::: DATASET EXCERPTS

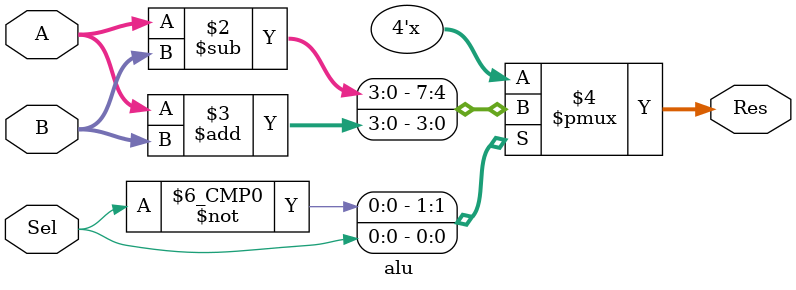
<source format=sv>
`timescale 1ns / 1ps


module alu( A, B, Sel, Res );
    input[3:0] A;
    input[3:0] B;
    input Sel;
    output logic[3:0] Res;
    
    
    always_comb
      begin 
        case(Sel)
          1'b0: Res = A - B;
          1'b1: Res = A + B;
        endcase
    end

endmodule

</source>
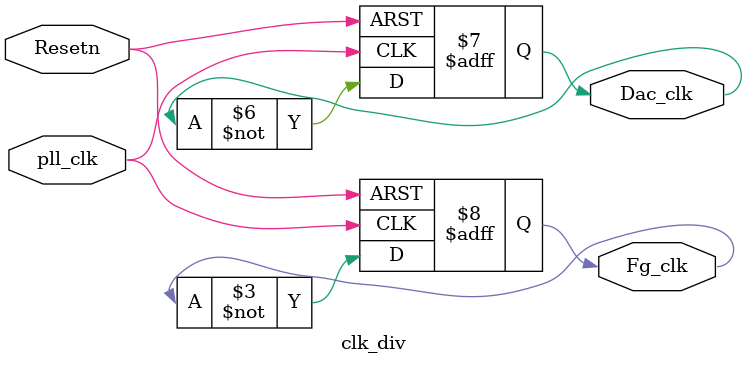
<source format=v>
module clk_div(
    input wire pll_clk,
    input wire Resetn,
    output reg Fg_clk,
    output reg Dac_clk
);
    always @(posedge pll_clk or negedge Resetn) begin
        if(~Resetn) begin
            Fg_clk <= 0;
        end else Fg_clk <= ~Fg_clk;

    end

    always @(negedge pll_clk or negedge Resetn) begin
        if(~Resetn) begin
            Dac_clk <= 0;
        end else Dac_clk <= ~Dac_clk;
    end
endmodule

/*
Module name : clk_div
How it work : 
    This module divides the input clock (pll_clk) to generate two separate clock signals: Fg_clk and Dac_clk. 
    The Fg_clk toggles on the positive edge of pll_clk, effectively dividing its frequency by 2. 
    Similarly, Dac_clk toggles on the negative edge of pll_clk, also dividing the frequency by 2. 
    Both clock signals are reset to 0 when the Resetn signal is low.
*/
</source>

::::::

• _TASK BRIEF_: Filter the records above, keeping each line that contains the word "begin".

• _YOUR SOLUTION_:
      begin 
    always @(posedge pll_clk or negedge Resetn) begin
        if(~Resetn) begin
    always @(negedge pll_clk or negedge Resetn) begin
        if(~Resetn) begin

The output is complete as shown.